• **THE TASK**:
In the records that follow, the lines from the one containing "- planned liver" to the one containing "- portal vein", inclusive, are to be given again exactly.

• **RECORDS TO USE**:

*** Block opens ***

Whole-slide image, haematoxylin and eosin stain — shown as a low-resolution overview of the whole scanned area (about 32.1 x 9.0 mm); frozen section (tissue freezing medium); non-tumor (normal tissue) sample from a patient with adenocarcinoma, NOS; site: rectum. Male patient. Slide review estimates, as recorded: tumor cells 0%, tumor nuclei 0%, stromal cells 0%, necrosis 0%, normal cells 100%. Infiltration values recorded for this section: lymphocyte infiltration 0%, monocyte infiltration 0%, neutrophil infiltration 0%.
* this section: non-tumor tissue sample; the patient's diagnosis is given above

*** Block closes ***
*** Block opens ***

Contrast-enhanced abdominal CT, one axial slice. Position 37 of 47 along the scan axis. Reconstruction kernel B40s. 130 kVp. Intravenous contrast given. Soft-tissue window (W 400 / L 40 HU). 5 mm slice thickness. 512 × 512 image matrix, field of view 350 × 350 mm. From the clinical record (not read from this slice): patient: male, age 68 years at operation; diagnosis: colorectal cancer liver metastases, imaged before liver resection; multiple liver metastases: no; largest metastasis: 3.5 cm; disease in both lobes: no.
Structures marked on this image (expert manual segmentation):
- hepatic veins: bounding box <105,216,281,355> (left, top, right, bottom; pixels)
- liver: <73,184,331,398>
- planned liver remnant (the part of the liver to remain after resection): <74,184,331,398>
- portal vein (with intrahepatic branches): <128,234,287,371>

*** Block closes ***
*** Block opens ***

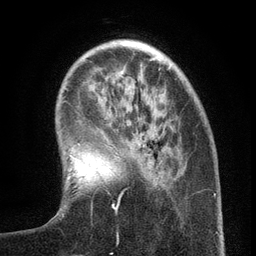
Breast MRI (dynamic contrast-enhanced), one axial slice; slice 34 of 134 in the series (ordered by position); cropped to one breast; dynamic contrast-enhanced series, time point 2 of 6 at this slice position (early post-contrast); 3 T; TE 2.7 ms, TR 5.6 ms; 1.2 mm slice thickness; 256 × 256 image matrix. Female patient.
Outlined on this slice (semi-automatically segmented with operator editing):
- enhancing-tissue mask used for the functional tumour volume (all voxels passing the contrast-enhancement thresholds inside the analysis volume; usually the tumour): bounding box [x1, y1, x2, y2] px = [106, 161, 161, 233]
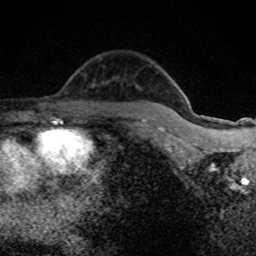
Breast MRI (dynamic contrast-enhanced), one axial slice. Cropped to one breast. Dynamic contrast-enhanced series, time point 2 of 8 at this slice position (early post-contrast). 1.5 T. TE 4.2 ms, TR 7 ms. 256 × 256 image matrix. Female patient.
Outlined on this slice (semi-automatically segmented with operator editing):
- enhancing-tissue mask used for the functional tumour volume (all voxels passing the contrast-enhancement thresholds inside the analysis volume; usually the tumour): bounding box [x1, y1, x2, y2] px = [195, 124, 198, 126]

*** Block closes ***

• **ANSWER AREA**:
- planned liver remnant (the part of the liver to remain after resection): <74,184,331,398>
- portal vein (with intrahepatic branches): <128,234,287,371>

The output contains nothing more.